[ABOUT THIS EXERCISE] Give back the entire listing that follows, exactly.

[INFORMATION SUPPLIED]

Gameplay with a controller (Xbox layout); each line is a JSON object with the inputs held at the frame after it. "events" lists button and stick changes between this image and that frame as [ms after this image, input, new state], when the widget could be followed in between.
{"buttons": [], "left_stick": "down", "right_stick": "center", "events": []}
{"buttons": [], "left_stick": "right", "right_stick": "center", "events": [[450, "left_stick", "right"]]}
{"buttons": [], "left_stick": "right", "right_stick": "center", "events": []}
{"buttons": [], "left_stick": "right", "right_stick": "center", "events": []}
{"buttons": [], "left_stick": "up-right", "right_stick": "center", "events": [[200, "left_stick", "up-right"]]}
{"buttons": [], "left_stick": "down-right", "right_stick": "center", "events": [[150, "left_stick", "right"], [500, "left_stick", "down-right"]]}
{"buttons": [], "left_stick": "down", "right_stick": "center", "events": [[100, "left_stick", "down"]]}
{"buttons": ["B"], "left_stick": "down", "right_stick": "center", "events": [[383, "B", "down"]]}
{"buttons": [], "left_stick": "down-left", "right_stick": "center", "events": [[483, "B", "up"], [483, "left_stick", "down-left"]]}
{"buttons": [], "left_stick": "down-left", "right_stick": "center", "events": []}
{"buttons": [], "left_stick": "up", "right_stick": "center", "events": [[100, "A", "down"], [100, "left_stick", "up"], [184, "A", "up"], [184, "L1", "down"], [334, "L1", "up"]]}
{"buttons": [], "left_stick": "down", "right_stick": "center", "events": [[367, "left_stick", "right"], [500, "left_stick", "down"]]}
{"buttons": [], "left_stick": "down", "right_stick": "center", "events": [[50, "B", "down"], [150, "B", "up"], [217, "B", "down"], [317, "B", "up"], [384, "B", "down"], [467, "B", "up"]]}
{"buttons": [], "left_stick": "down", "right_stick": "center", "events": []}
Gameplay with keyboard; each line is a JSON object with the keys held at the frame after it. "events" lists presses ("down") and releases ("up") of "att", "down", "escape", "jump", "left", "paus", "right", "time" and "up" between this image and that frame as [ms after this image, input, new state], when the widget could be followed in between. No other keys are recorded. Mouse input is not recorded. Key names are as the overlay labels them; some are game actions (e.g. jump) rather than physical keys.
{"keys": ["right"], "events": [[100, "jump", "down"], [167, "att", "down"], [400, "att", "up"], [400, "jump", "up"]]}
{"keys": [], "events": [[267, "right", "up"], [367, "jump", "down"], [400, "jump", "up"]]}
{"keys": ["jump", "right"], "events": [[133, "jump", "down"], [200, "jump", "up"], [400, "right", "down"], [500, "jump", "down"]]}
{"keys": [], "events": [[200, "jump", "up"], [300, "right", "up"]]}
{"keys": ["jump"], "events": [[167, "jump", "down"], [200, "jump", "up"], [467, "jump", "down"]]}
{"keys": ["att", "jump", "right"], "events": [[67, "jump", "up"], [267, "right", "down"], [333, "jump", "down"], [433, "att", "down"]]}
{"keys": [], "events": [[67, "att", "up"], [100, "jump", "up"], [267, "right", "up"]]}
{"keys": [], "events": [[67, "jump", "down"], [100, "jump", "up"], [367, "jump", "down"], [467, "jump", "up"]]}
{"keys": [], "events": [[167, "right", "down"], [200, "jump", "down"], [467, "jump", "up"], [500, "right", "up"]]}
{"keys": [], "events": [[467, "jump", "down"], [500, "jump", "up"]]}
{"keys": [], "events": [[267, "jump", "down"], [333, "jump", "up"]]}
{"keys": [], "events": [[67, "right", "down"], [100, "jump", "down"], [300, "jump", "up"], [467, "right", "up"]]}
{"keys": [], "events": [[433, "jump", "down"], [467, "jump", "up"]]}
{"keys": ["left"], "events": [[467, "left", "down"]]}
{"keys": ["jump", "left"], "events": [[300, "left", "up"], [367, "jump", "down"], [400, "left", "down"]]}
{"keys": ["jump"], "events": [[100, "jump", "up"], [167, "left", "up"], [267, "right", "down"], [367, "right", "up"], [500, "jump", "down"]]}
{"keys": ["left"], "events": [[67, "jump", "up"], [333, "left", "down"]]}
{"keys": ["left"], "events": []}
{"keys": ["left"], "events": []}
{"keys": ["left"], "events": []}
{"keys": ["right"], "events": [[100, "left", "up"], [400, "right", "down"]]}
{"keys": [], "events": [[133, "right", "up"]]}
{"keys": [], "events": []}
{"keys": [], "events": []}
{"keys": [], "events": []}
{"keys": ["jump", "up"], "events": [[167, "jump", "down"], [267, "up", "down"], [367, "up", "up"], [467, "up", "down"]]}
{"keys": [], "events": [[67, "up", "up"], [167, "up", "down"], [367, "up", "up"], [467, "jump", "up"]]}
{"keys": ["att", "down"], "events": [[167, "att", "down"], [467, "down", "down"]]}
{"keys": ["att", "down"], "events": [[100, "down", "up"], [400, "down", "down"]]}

[RESULT BELOW]
Gameplay with a controller (Xbox layout); each line is a JSON object with the inputs held at the frame after it. "events" lists button and stick changes between this image and that frame as [ms after this image, input, new state], when the widget could be followed in between.
{"buttons": [], "left_stick": "down", "right_stick": "center", "events": []}
{"buttons": [], "left_stick": "right", "right_stick": "center", "events": [[450, "left_stick", "right"]]}
{"buttons": [], "left_stick": "right", "right_stick": "center", "events": []}
{"buttons": [], "left_stick": "right", "right_stick": "center", "events": []}
{"buttons": [], "left_stick": "up-right", "right_stick": "center", "events": [[200, "left_stick", "up-right"]]}
{"buttons": [], "left_stick": "down-right", "right_stick": "center", "events": [[150, "left_stick", "right"], [500, "left_stick", "down-right"]]}
{"buttons": [], "left_stick": "down", "right_stick": "center", "events": [[100, "left_stick", "down"]]}
{"buttons": ["B"], "left_stick": "down", "right_stick": "center", "events": [[383, "B", "down"]]}
{"buttons": [], "left_stick": "down-left", "right_stick": "center", "events": [[483, "B", "up"], [483, "left_stick", "down-left"]]}
{"buttons": [], "left_stick": "down-left", "right_stick": "center", "events": []}
{"buttons": [], "left_stick": "up", "right_stick": "center", "events": [[100, "A", "down"], [100, "left_stick", "up"], [184, "A", "up"], [184, "L1", "down"], [334, "L1", "up"]]}
{"buttons": [], "left_stick": "down", "right_stick": "center", "events": [[367, "left_stick", "right"], [500, "left_stick", "down"]]}
{"buttons": [], "left_stick": "down", "right_stick": "center", "events": [[50, "B", "down"], [150, "B", "up"], [217, "B", "down"], [317, "B", "up"], [384, "B", "down"], [467, "B", "up"]]}
{"buttons": [], "left_stick": "down", "right_stick": "center", "events": []}
Gameplay with keyboard; each line is a JSON object with the keys held at the frame after it. "events" lists presses ("down") and releases ("up") of "att", "down", "escape", "jump", "left", "paus", "right", "time" and "up" between this image and that frame as [ms after this image, input, new state], when the widget could be followed in between. No other keys are recorded. Mouse input is not recorded. Key names are as the overlay labels them; some are game actions (e.g. jump) rather than physical keys.
{"keys": ["right"], "events": [[100, "jump", "down"], [167, "att", "down"], [400, "att", "up"], [400, "jump", "up"]]}
{"keys": [], "events": [[267, "right", "up"], [367, "jump", "down"], [400, "jump", "up"]]}
{"keys": ["jump", "right"], "events": [[133, "jump", "down"], [200, "jump", "up"], [400, "right", "down"], [500, "jump", "down"]]}
{"keys": [], "events": [[200, "jump", "up"], [300, "right", "up"]]}
{"keys": ["jump"], "events": [[167, "jump", "down"], [200, "jump", "up"], [467, "jump", "down"]]}
{"keys": ["att", "jump", "right"], "events": [[67, "jump", "up"], [267, "right", "down"], [333, "jump", "down"], [433, "att", "down"]]}
{"keys": [], "events": [[67, "att", "up"], [100, "jump", "up"], [267, "right", "up"]]}
{"keys": [], "events": [[67, "jump", "down"], [100, "jump", "up"], [367, "jump", "down"], [467, "jump", "up"]]}
{"keys": [], "events": [[167, "right", "down"], [200, "jump", "down"], [467, "jump", "up"], [500, "right", "up"]]}
{"keys": [], "events": [[467, "jump", "down"], [500, "jump", "up"]]}
{"keys": [], "events": [[267, "jump", "down"], [333, "jump", "up"]]}
{"keys": [], "events": [[67, "right", "down"], [100, "jump", "down"], [300, "jump", "up"], [467, "right", "up"]]}
{"keys": [], "events": [[433, "jump", "down"], [467, "jump", "up"]]}
{"keys": ["left"], "events": [[467, "left", "down"]]}
{"keys": ["jump", "left"], "events": [[300, "left", "up"], [367, "jump", "down"], [400, "left", "down"]]}
{"keys": ["jump"], "events": [[100, "jump", "up"], [167, "left", "up"], [267, "right", "down"], [367, "right", "up"], [500, "jump", "down"]]}
{"keys": ["left"], "events": [[67, "jump", "up"], [333, "left", "down"]]}
{"keys": ["left"], "events": []}
{"keys": ["left"], "events": []}
{"keys": ["left"], "events": []}
{"keys": ["right"], "events": [[100, "left", "up"], [400, "right", "down"]]}
{"keys": [], "events": [[133, "right", "up"]]}
{"keys": [], "events": []}
{"keys": [], "events": []}
{"keys": [], "events": []}
{"keys": ["jump", "up"], "events": [[167, "jump", "down"], [267, "up", "down"], [367, "up", "up"], [467, "up", "down"]]}
{"keys": [], "events": [[67, "up", "up"], [167, "up", "down"], [367, "up", "up"], [467, "jump", "up"]]}
{"keys": ["att", "down"], "events": [[167, "att", "down"], [467, "down", "down"]]}
{"keys": ["att", "down"], "events": [[100, "down", "up"], [400, "down", "down"]]}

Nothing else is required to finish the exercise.